BEGIN RECORDED DATA
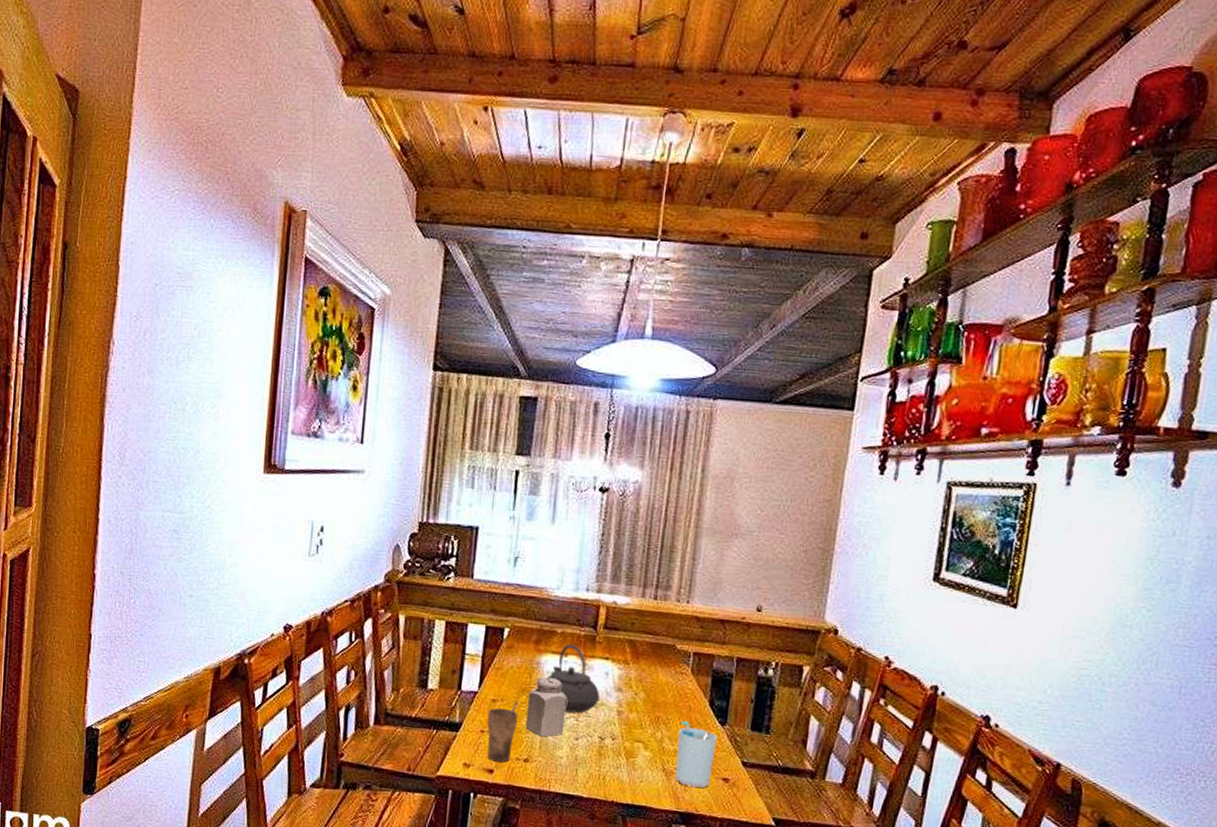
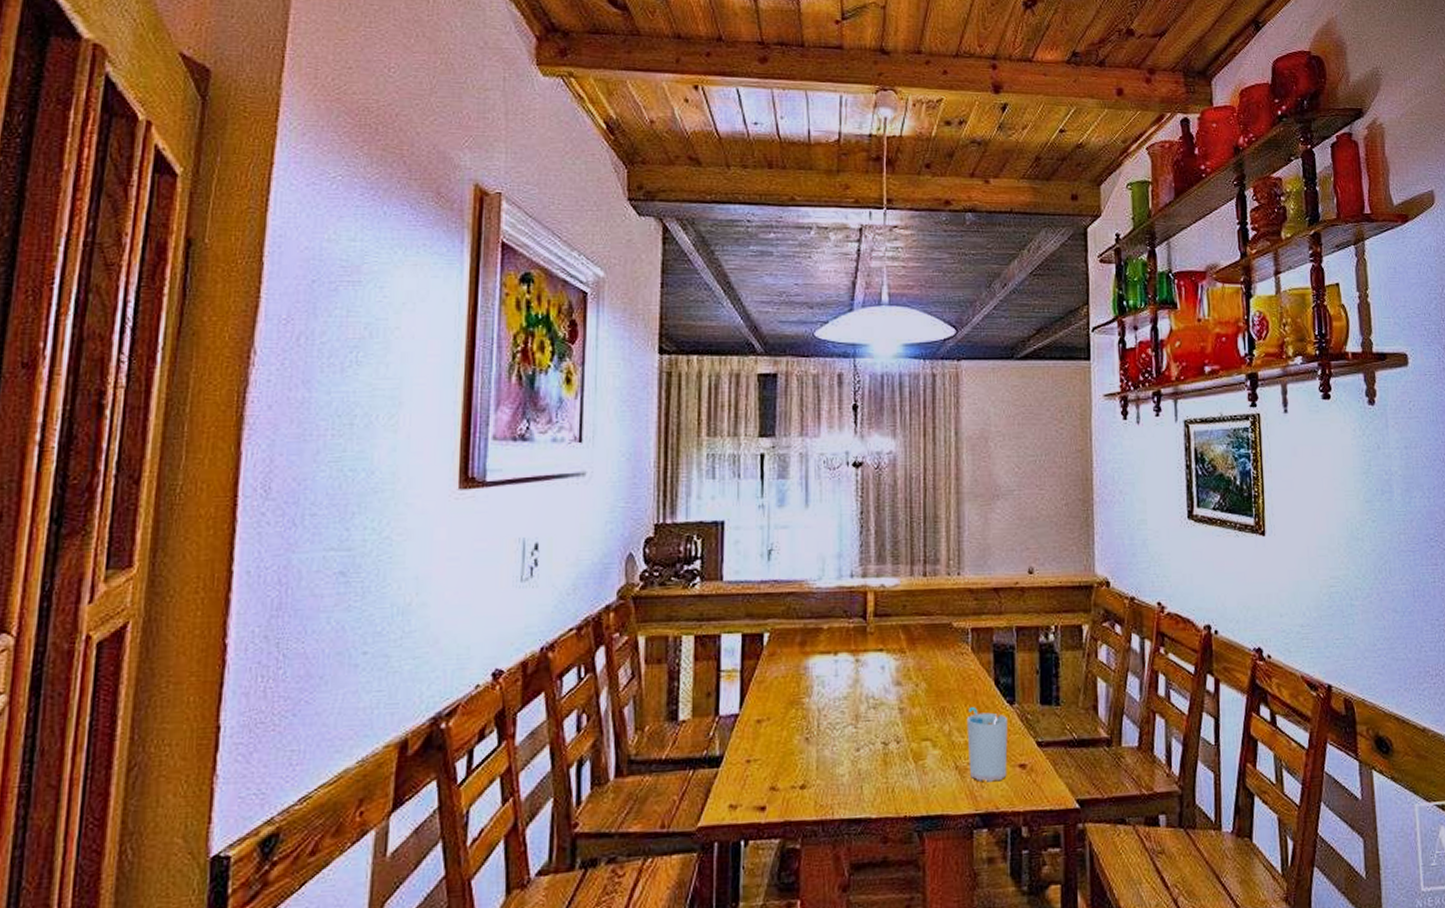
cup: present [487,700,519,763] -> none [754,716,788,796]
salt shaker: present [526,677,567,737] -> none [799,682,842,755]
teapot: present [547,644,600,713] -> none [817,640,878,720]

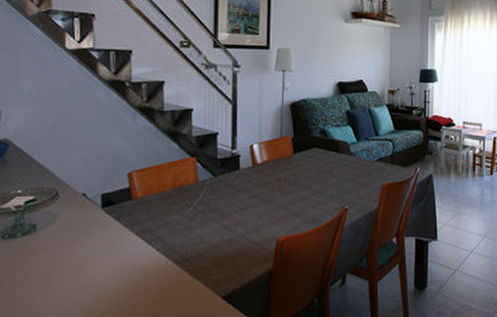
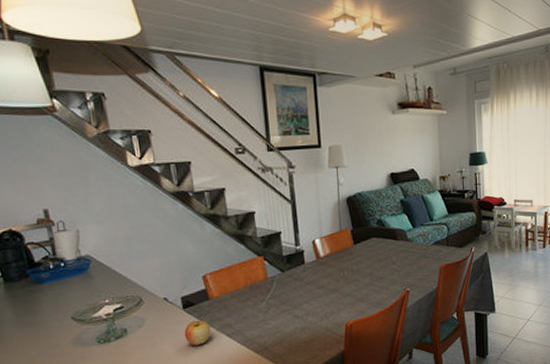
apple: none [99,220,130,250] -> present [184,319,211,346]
END RECORDED DATA
BEGIN RECORDED DATA
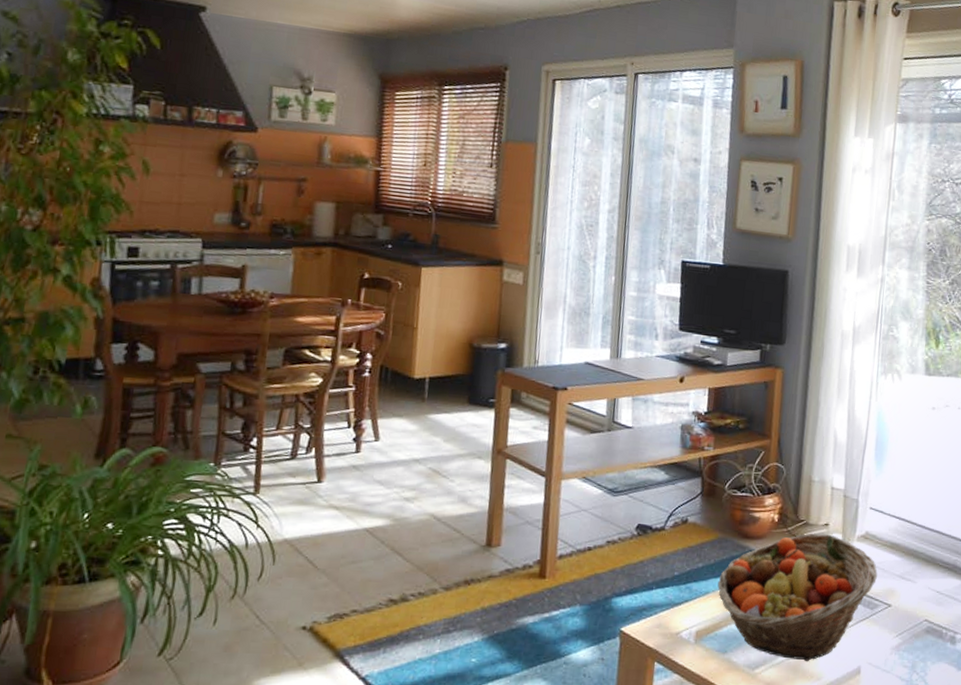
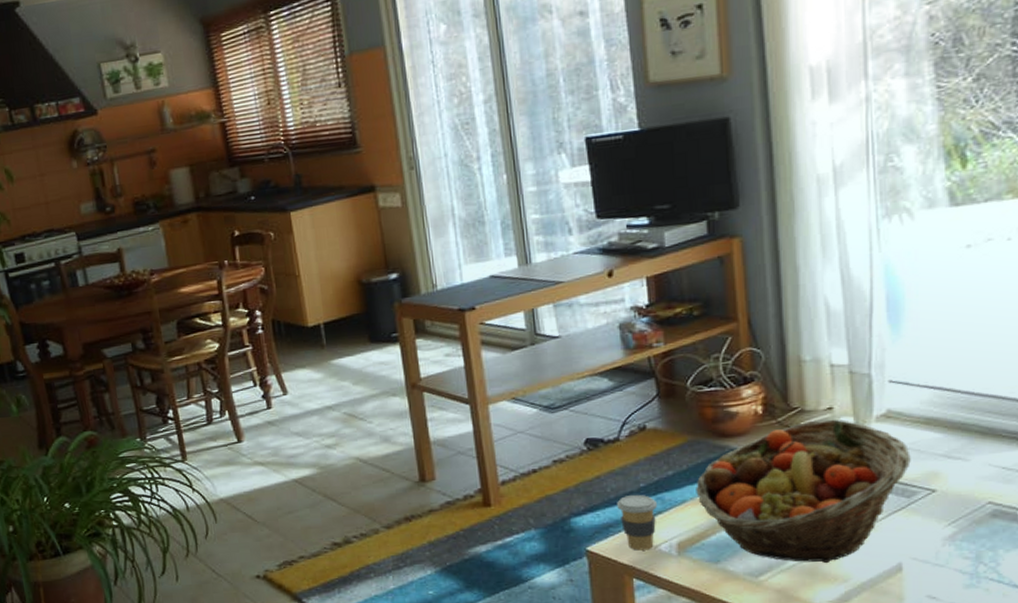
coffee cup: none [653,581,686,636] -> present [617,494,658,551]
END RECORDED DATA
* TRY IT:
Print an exact copy of the lines above, from the one containing "cup: present [487,700,519,763]" through the one containing "apple: none [99,220,130,250]", and leave out the pictures.

* EXERCISE OUTPUT:
cup: present [487,700,519,763] -> none [754,716,788,796]
salt shaker: present [526,677,567,737] -> none [799,682,842,755]
teapot: present [547,644,600,713] -> none [817,640,878,720]

apple: none [99,220,130,250] -> present [184,319,211,346]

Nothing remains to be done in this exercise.